This year we are celebrating 20 years since dapaanz called for members at Cutting Edge 2002. We are super proud of how far we have come in those 20 years, of the breadth and diversity of our membership and the services they offer around the country.
For this year’s Cutting Edge, we prepared some snapshots of our membership to share with attendees. We share these below.
Since 2002, dapaanz has guided and supported the continued professionalisation and development of the addiction workforce, so that today tāngata whai ora (people living with addiction challenges) have a wide range of options available to them from a diverse addiction workforce working in a range of settings.
The development of clinical, cultural and lived experience roles and skills, as well as harm reduction and prevention options, has broadened the range of services offered, as well as the population the workforce now serves. This, in turn, has destigmatised receiving support from and working within the addiction sector.

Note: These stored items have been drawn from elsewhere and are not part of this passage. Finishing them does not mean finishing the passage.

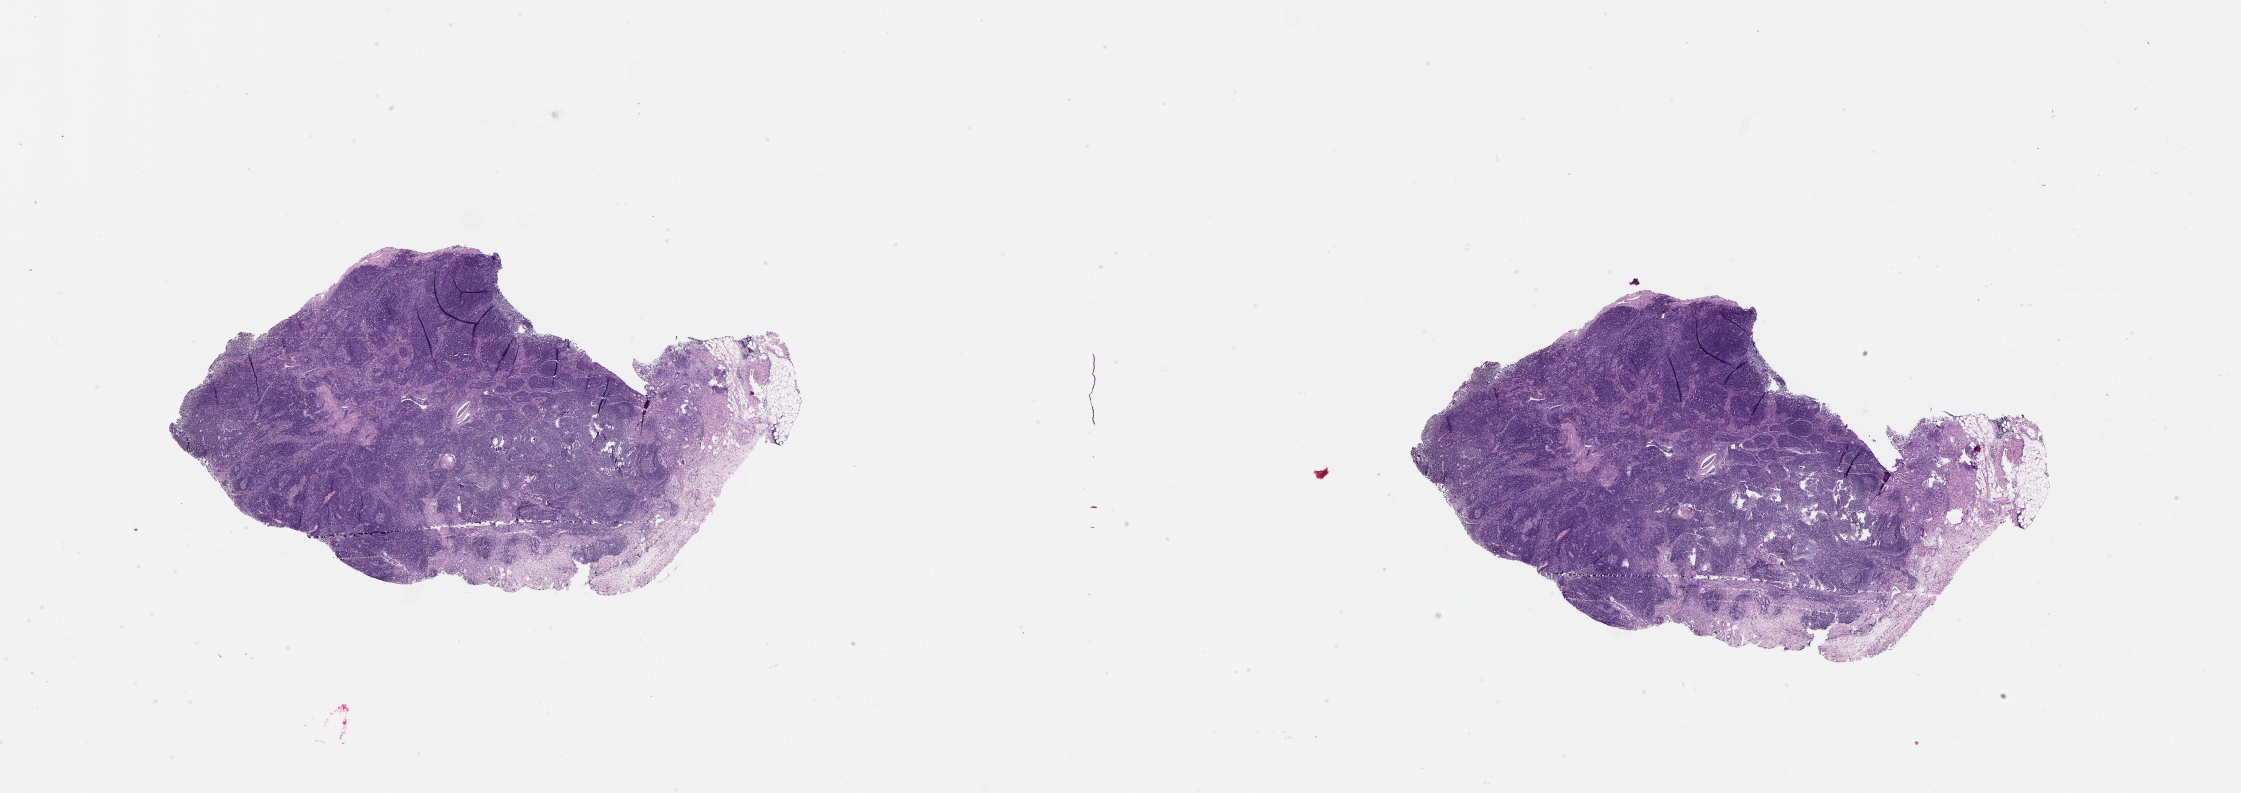
Hematoxylin and eosin (H&E) stained whole-slide image, shown as a low-resolution overview of the whole scanned area (about 36.1 x 12.8 mm, slide scanned at 20x). Normal (non-tumour) tissue sample, pancreas. Patient: male, age 69 years.
• this section: normal (non-tumour) tissue from the same patient
• patient diagnosis: Infiltrating duct carcinoma, NOS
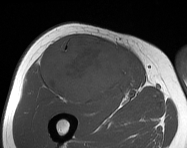
MRI of an extremity soft-tissue mass, one axial slice. Slice 86 of 114 in the series (ordered by position). MR volume resampled by the dataset authors to the PET/CT grid (not the native acquisition matrix). 3.27 mm slice thickness. 187 × 148 image matrix. Male patient. Case-level facts recorded for this patient, not image findings: histological type: pleiomorphic leiomyosarcoma; grade: intermediate; site of the primary tumour: right thigh.
Annotated regions visible in this slice (expert contour drawn on MRI and transferred to this co-registered scan by the dataset authors):
- gross tumour volume including surrounding oedema: bounding box (x1, y1, x2, y2) in pixels: (43, 36, 133, 103)
- gross tumour volume (mass): (43, 36, 133, 103)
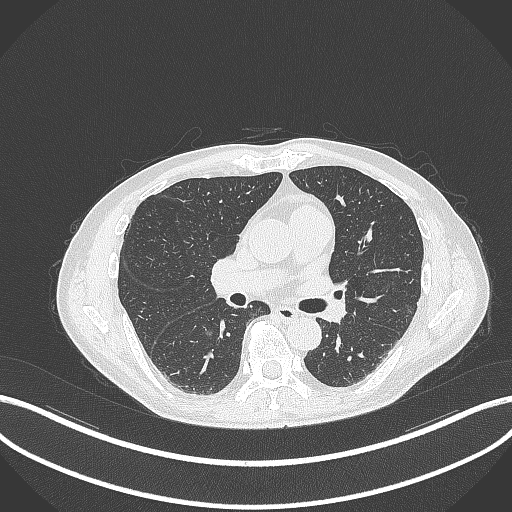
Chest CT, one axial slice; reconstruction kernel B70f; 120 kVp; lung window (W 1500 / L -600 HU); 1 mm slice thickness; 512 × 512 image matrix, field of view 400 × 400 mm. Male patient, age 61 years. From the clinical record (not read from this slice): clinical TNM (as recorded): T1c N0 M0.
Annotated regions visible in this slice (rectangle marked by the reading radiologist):
- lung tumour (recorded histology: adenocarcinoma): bounding box [x1, y1, x2, y2] px = [200, 328, 216, 341]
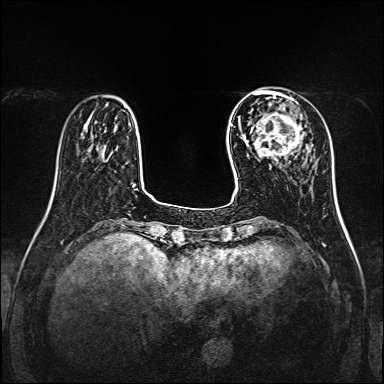
Breast MRI, one axial slice. Slice 36 of 160 in the series (ordered by position). Dynamic contrast-enhanced series, time point 2 of 7 at this slice position (early post-contrast). 1.5 T. TE 2.3 ms, TR 5.2 ms. 384 × 384 image matrix, field of view 320 × 320 mm. Female patient.
Annotated regions visible in this slice (semi-automatically segmented with operator editing):
- enhancing-tissue mask used for the functional tumour volume (all voxels passing the contrast-enhancement thresholds inside the analysis volume; usually the tumour): bounding box [x1, y1, x2, y2] px = [256, 99, 302, 162]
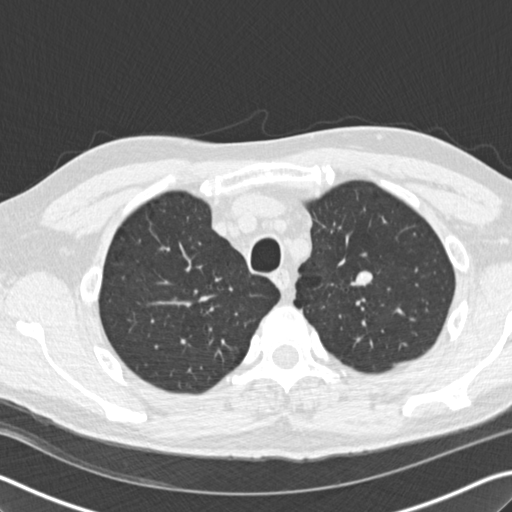
Axial slice from a low-dose chest CT screening exam; first (baseline) screen; lung window (W 1500 / L -600 HU); standard (soft-tissue) reconstruction kernel (B30f); slice 41 of 208 in the series; 512 × 512 image matrix, field of view 340 × 340 mm. Male, age 56 years at enrolment. Current smoker at enrolment.
Expert-annotated lung lesion, box from (x=338, y=261) to (x=390, y=302) px. The exam's reader record, not a measurement of the box and not confirmed to be the same lesion: non-calcified nodule or mass ≥4 mm, left upper lobe, 12 × 10 mm, smooth margins, soft tissue attenuation. Participant outcome: lung cancer diagnosed 814 days after this screen — neuroendocrine carcinoma, NOS, left upper lobe, well differentiated (G1), stage IA (AJCC 6th edition), 20 mm at pathology.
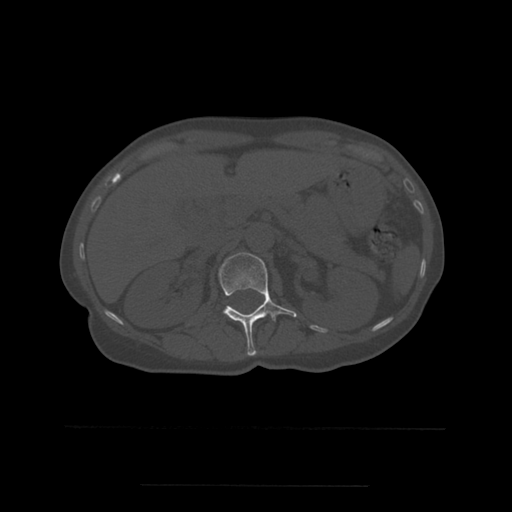
CT including the spine, one axial slice; position 234 of 544 along the scan axis; bone window (W 1800 / L 400 HU); 512 × 512 image matrix, field of view 350 × 350 mm. Patient age 58 years. From the clinical record (not read from this slice): primary cancer: lung.
Outlined on this slice (semi-automatically segmented with operator editing):
- L1 vertebra: box from (x=219, y=253) to (x=297, y=356) px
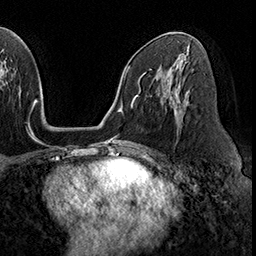
Breast MRI (dynamic contrast-enhanced), one axial slice; slice 97 of 160 in the series (ordered by position); cropped to one breast; dynamic contrast-enhanced series, time point 2 of 8 at this slice position (early post-contrast); 3 T; TE 2.3 ms, TR 4.4 ms; 1 mm slice thickness; 256 × 256 image matrix. Female patient.
Outlined on this slice (semi-automatic segmentation, software-assisted and operator-edited):
- enhancing-tissue mask used for the functional tumour volume (all voxels passing the contrast-enhancement thresholds inside the analysis volume; usually the tumour): bounding box <171,79,182,126> (left, top, right, bottom; pixels)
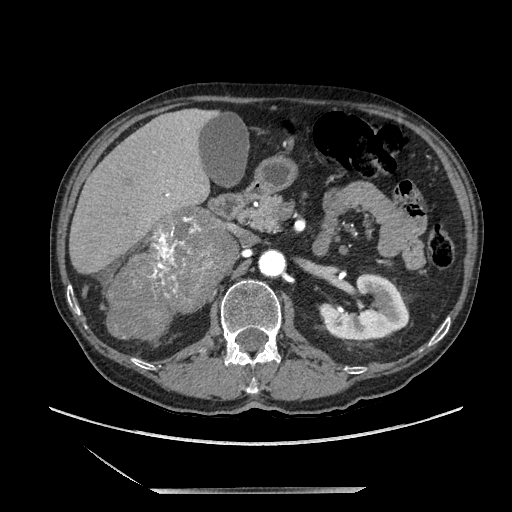
Contrast-enhanced abdominal CT, one axial slice. Position 106 of 243 along the scan axis. Soft-tissue window (W 400 / L 40 HU). 1.25 mm slice thickness. 512 × 512 image matrix. Male patient. Case-level facts recorded for this patient, not image findings: diagnosis: adrenocortical carcinoma; tumour side: right adrenal.
Outlined on this slice (semi-automatically segmented with operator editing):
- mass: bounding box (x1, y1, x2, y2) in pixels: (110, 208, 232, 339)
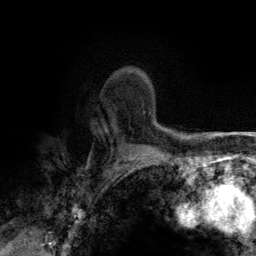
Breast MRI (dynamic contrast-enhanced), one axial slice; slice 97 of 134 in the series (ordered by position); cropped to one breast; dynamic contrast-enhanced series, time point 2 of 6 at this slice position (early post-contrast); 3 T; TE 2.8 ms, TR 7.7 ms; 1.2 mm slice thickness; 256 × 256 image matrix. Female patient.
Structures marked on this image (semi-automatically segmented with operator editing):
- enhancing-tissue mask used for the functional tumour volume (all voxels passing the contrast-enhancement thresholds inside the analysis volume; usually the tumour): bounding box [x1, y1, x2, y2] px = [125, 73, 151, 114]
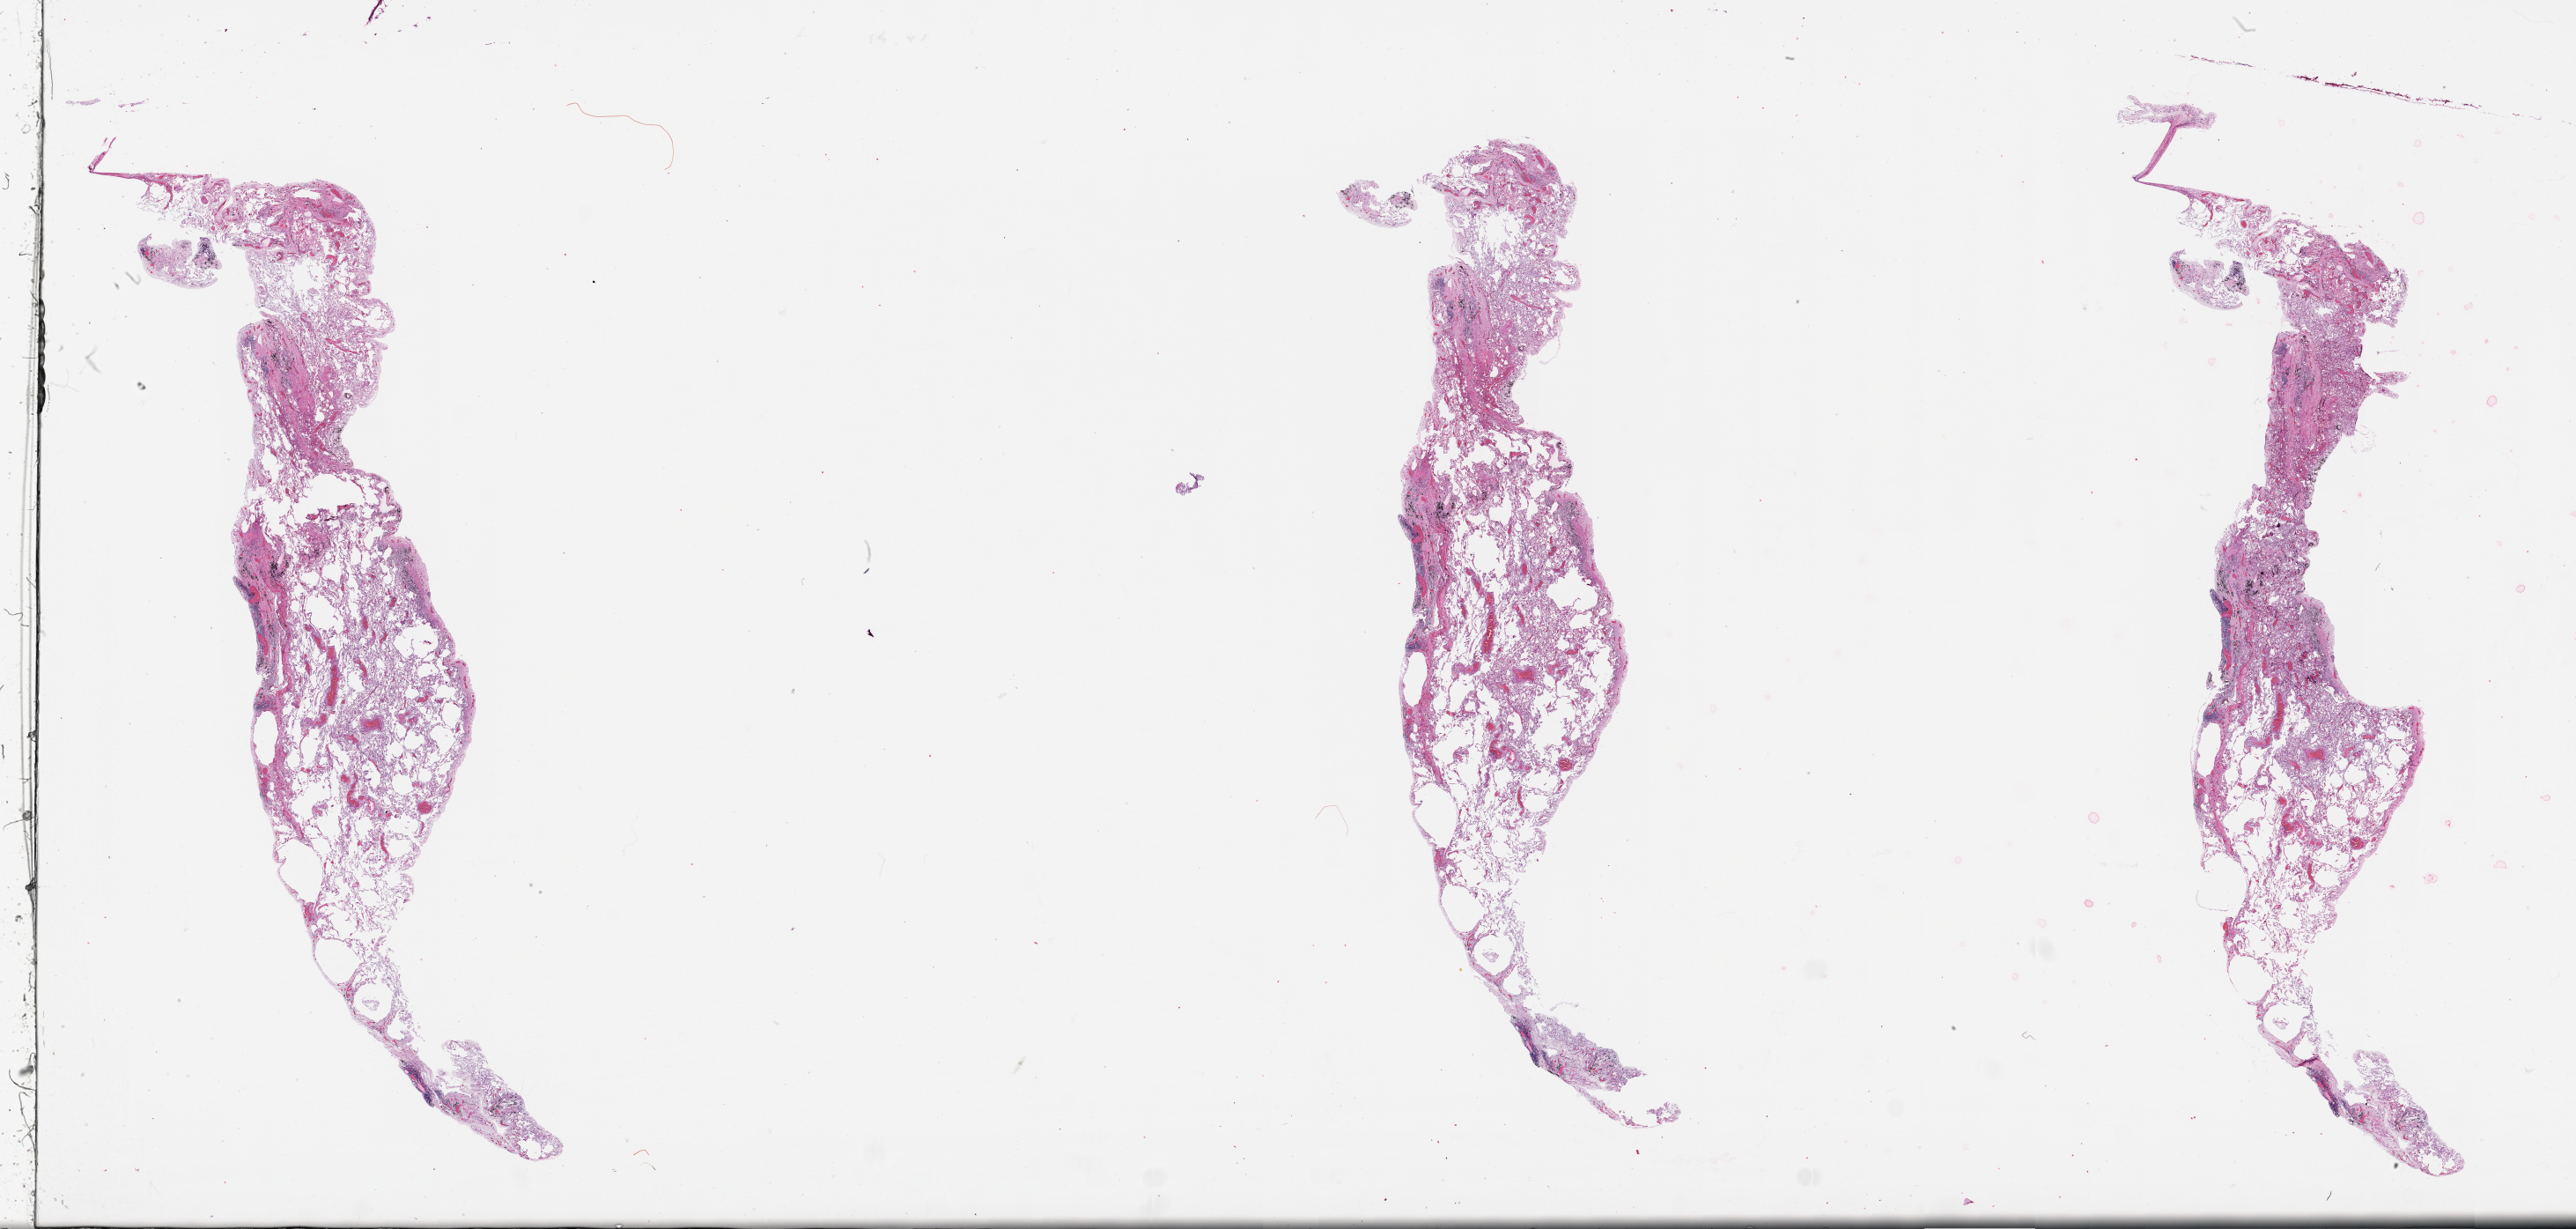
Hematoxylin and eosin (H&E) stained whole-slide image, whole scanned area (about 47.1 x 22.5 mm) shown as a low-resolution overview. Lung, tissue type not recorded.
Patient diagnosis (cohort enrolment): lung adenocarcinoma (lung).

Our ‘support-as-usual’ has grown in breadth and depth since 2002 – moving well beyond a mainly medicalised approach to encompass a wide variety of models, approaches and interventions with a strong psychosocial foundation.
Since 2017, dapaanz registered practitioners are gazetted to provide services under the SACAT and Land Transport Acts – ensuring HPCA equivalency for dapaanz-registered practitioners.
Today, there are almost 900 registered addiction practitioners across the country and more than 200 provisional practitioners.
In the diagram on the right, we can see the number of addiction practitioners per 100,000 population by region.
The population cartogram on the far right is a value-by-area map (areas with higher values increase in size and areas with lower values decrease). Here, the size of each region is proportionate to its census 2018 population. The dapaanz practitioner rate per
100,000 population is represented using colour, with the darkest green being the highest rate and the pinkest colour being the lowest.
For example, the visualisation shows that the practitioner rate in the most populous region (Auckland; 23.0) is just below the national
rate (23.8), while the lowest rate (Tasman; 1.9) impacts a relatively small population.